'''
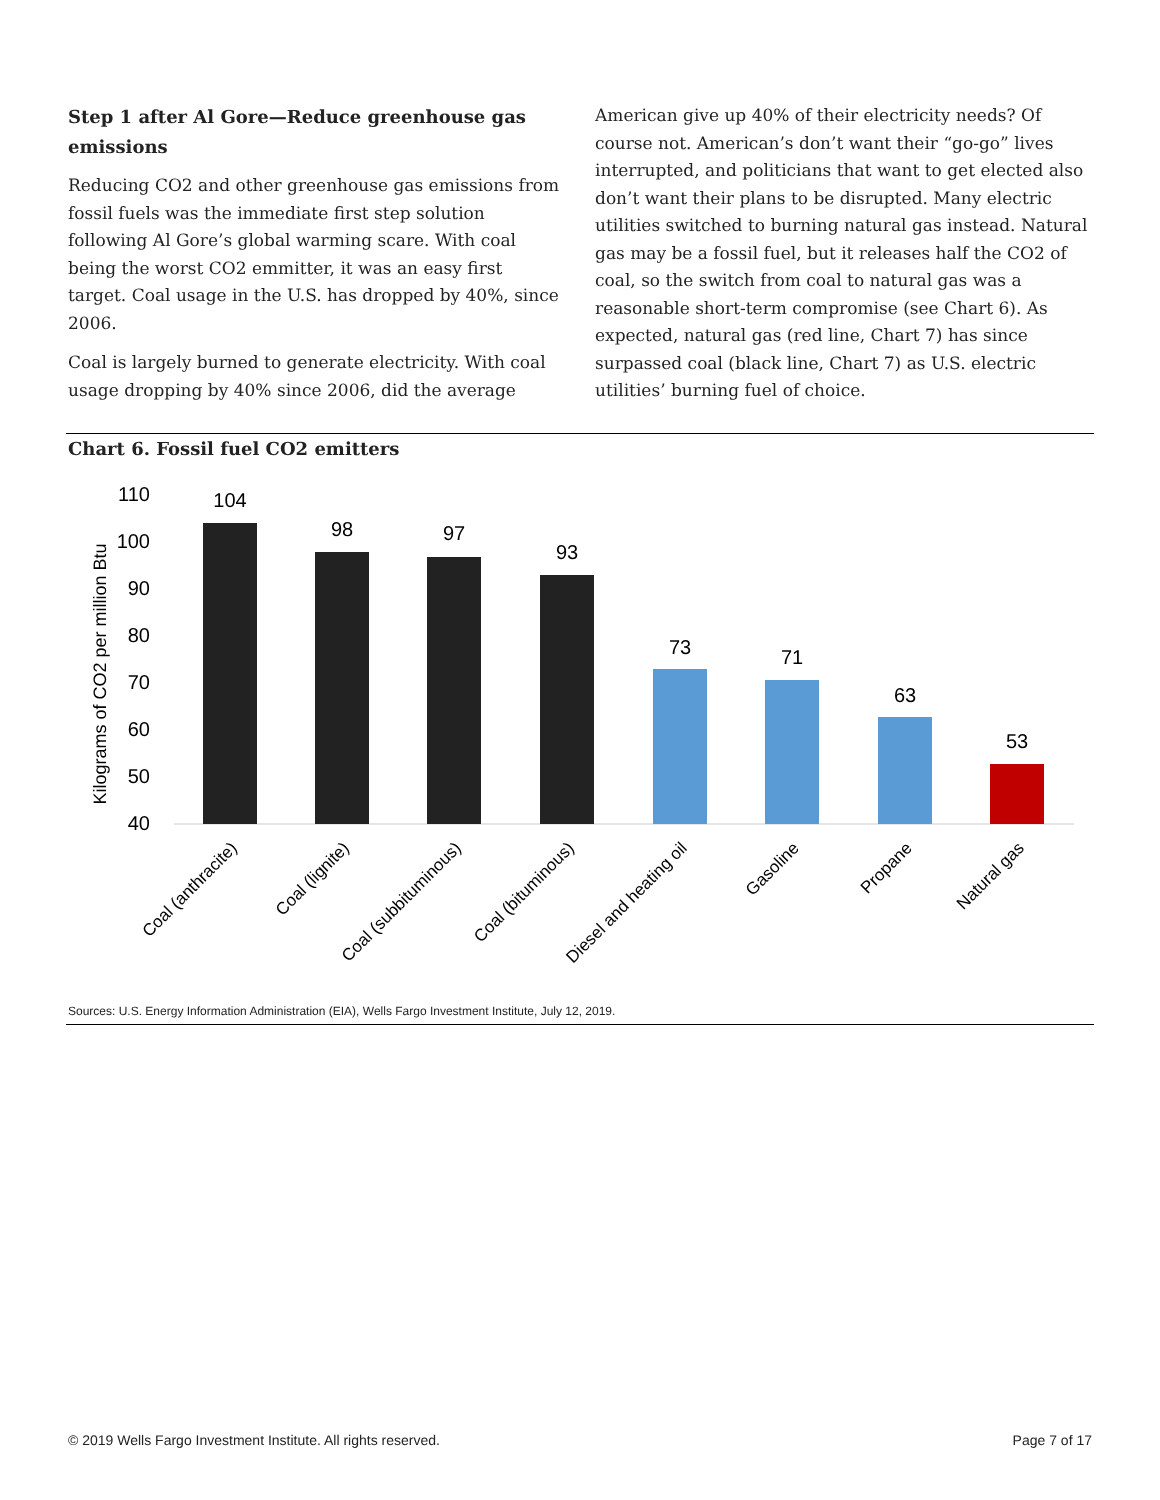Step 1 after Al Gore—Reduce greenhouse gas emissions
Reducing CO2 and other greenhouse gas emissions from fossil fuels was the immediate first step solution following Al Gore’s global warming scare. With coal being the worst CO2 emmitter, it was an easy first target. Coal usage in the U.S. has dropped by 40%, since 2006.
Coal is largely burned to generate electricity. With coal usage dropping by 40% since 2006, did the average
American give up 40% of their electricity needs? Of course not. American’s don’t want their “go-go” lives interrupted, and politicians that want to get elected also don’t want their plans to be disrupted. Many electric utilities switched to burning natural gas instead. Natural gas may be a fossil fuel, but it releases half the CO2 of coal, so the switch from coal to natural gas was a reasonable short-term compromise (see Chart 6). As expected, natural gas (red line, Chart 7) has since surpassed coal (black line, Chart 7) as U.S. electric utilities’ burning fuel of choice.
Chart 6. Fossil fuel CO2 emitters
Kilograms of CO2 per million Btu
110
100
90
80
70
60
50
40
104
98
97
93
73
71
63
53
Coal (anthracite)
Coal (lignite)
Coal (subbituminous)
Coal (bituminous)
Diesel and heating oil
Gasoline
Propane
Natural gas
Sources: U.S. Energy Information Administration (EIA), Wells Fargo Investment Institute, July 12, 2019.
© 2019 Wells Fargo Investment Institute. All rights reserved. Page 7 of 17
'''
▸ **TASK OBJECTIVE**: Give back the full listing verbatim, skipping each picture.

▸ **FINISHED EXERCISE**:
Step 1 after Al Gore—Reduce greenhouse gas emissions
Reducing CO2 and other greenhouse gas emissions from fossil fuels was the immediate first step solution following Al Gore’s global warming scare. With coal being the worst CO2 emmitter, it was an easy first target. Coal usage in the U.S. has dropped by 40%, since 2006.
Coal is largely burned to generate electricity. With coal usage dropping by 40% since 2006, did the average
American give up 40% of their electricity needs? Of course not. American’s don’t want their “go-go” lives interrupted, and politicians that want to get elected also don’t want their plans to be disrupted. Many electric utilities switched to burning natural gas instead. Natural gas may be a fossil fuel, but it releases half the CO2 of coal, so the switch from coal to natural gas was a reasonable short-term compromise (see Chart 6). As expected, natural gas (red line, Chart 7) has since surpassed coal (black line, Chart 7) as U.S. electric utilities’ burning fuel of choice.
Chart 6. Fossil fuel CO2 emitters
Kilograms of CO2 per million Btu
110
100
90
80
70
60
50
40
104
98
97
93
73
71
63
53
Coal (anthracite)
Coal (lignite)
Coal (subbituminous)
Coal (bituminous)
Diesel and heating oil
Gasoline
Propane
Natural gas
Sources: U.S. Energy Information Administration (EIA), Wells Fargo Investment Institute, July 12, 2019.
© 2019 Wells Fargo Investment Institute. All rights reserved. Page 7 of 17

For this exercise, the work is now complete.